Ten years ago, blogs were a content format that had been on the rise for the better part of a decade and continued to rise fast. Almost every content network — Facebook, Twitter, LinkedIn, etc — supported them and helped them grow reach. Now… That’s no longer the case. One could even argue that blog posts deserve a “declining use” red arrow in my diagram.
As a marketer, a founder, and a longtime blogger, this is troubling. But, when you’re in this business, change is the only constant and so, the reasonable questions to ask are:
- Is blogging still worthwhile?
- Is it the best way for talented content creators to reach their audiences?

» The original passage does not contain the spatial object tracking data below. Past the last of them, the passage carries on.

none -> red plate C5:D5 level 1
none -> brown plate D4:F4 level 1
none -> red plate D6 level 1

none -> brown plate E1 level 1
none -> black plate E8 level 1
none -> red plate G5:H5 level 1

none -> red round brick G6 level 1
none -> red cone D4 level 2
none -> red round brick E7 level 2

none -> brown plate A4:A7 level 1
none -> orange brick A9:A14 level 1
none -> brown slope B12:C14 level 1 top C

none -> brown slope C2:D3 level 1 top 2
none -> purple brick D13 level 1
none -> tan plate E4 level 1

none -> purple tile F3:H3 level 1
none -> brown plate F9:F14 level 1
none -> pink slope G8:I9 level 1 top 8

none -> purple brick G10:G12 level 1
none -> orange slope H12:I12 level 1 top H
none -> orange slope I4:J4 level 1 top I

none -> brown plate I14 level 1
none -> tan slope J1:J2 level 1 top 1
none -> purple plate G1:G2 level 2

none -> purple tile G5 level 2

- What else is worthy of consideration?
My answers are, respectively…
1) Yes, blogging is still worthwhile if you’re either:
A) In the top 5% of content producers who blog in your field / to your audience
B) Able to work for months or years to become in the top 5% of those producers
C) In a field with very few decent, online content producers
D) In possession of a large, loyal fanbase that will consume what you produce even if it’s not particularly good
2) Blogging is one potential way for talented content creators to reach their audiences, but not the only one, nor the best one unless you are:
A) Primarily serving an audience that has a consistent, ongoing need for information around your topics (i.e. you’re likely to build loyalty b/c people consistently wanting content in this field)

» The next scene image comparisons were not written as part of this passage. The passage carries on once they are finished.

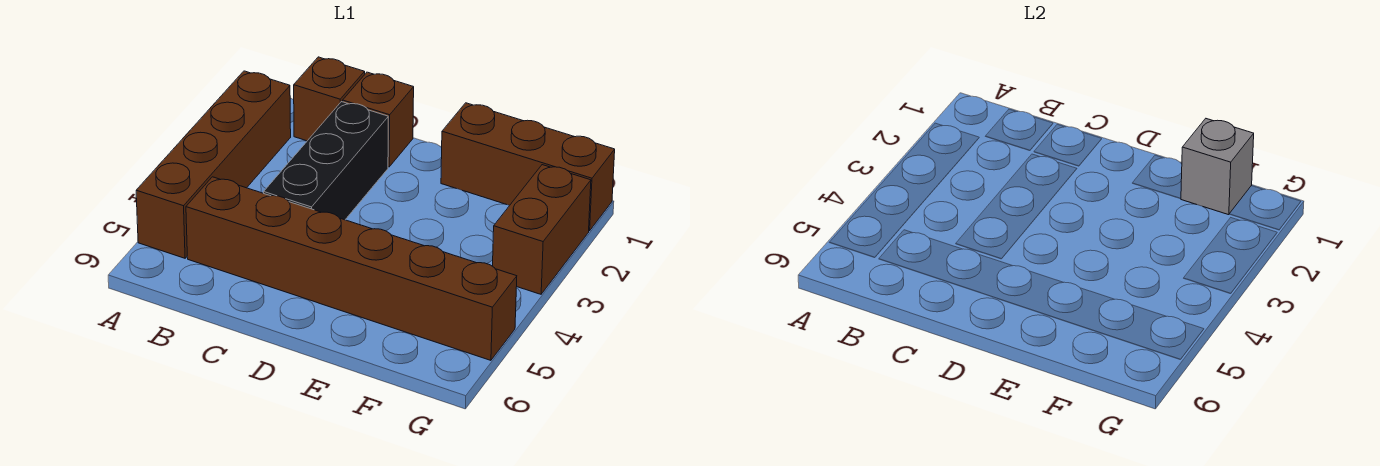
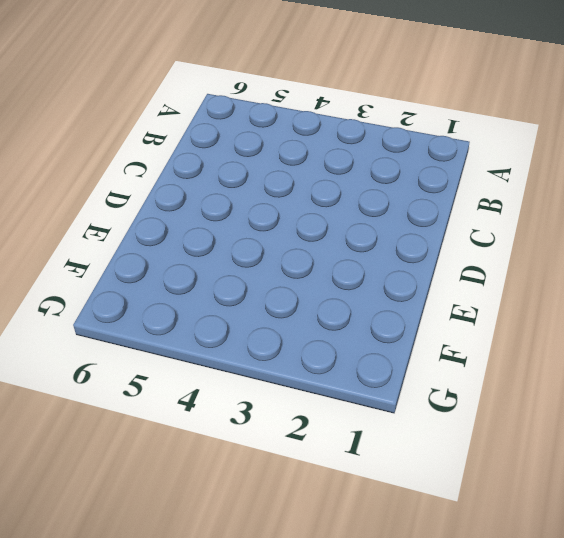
none -> brown brick A2:A5 level 1
none -> brown brick B1 level 1

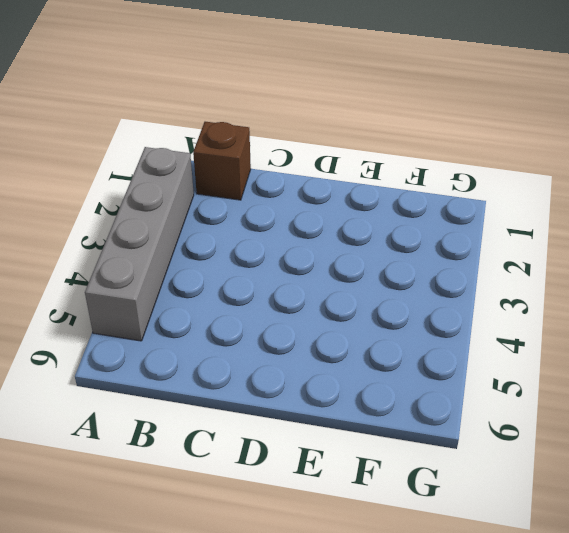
grey brick A2:A5 level 1 -> brown brick A2:A5 level 1
none -> brown brick B5:G5 level 1
none -> brown brick C1 level 1

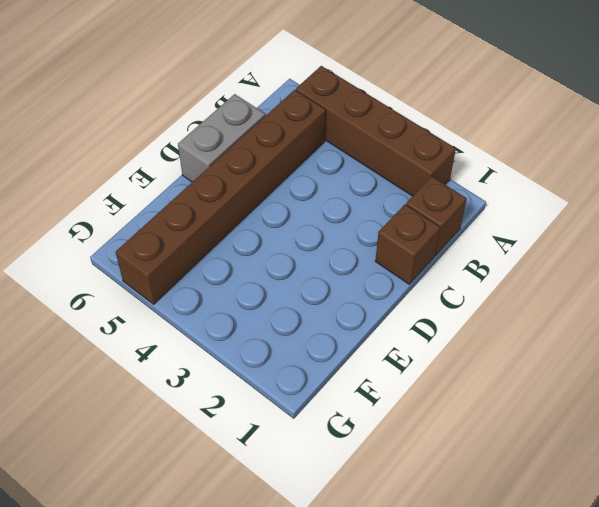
grey brick C6:D6 level 1 -> none
none -> black brick C2:C4 level 1
none -> brown brick E1:G1 level 1

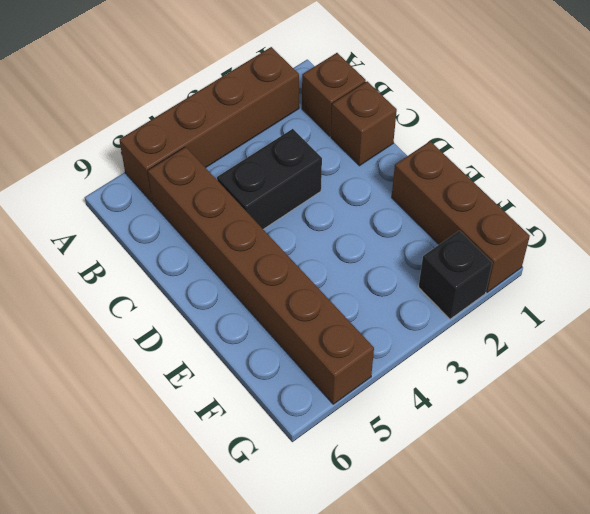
black brick C3:C4 level 1 -> black brick C2:C4 level 1
black brick G2 level 1 -> brown brick G2:G3 level 1
none -> grey brick F1 level 2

B) Superb at short, written content designed to be consumed once, but hopefully referenced and amplified by a high percent of readers
C) Reaching an amplification-likely audience that posts to and engages on networks like Twitter, LinkedIn, Pocket, and Hacker News (vs. less-friendly-to-external-content networks like Facebook, Instagram, YouTube, Reddit, etc)

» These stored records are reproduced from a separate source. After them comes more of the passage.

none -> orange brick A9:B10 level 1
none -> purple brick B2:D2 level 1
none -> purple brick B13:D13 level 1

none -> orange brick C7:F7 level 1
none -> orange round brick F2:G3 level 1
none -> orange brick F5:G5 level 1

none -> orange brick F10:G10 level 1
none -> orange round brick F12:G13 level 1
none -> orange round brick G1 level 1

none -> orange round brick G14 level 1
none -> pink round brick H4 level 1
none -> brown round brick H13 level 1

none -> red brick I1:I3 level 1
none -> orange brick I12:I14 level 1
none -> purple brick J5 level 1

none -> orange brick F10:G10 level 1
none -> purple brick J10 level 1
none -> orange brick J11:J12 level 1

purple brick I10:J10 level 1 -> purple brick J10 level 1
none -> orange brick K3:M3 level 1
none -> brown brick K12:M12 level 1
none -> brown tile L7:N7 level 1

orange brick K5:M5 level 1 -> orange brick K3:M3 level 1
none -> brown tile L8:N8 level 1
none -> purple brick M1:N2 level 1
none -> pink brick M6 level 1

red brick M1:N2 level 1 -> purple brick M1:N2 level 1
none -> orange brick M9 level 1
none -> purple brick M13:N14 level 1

3) Other forms of content creation and amplification that are worthwhile include:
A) Visual content (sites that are often unfriendly to externally-linked content like Reddit, Instagram, Pinterest, and Facebook can work well for this)
B) Video content (so long as you’re accepting of the low odds of success and higher barrier to entry)
C) Books, presentations, artwork, and other mediums that require massive amounts work and a publisher or gatekeeper’s approval, but that can vault your status or reach with even a single accepted project
D) Research studies, whitepapers, gated PDFs, etc. that smaller groups of people are willing to jump through many more hoops to acquire, and where each visit/download is worth much more to you
There are surely folks doing well with their blogs, but for every one that’s hitting their goals, there are likely 100, or more, that struggle. My guess is that will get worse, and that other mediums are following suit, or will soon. Podcasts, video content, Instagram posts, and temporal/disappearing “stories” are all experiencing waves of varying sizes in various fields. That growth won’t continue unabated. Like anything else on the web, there will be a rise, and a fall. If you’re a smart marketer, you’ll ride the waves and get out before the crashes.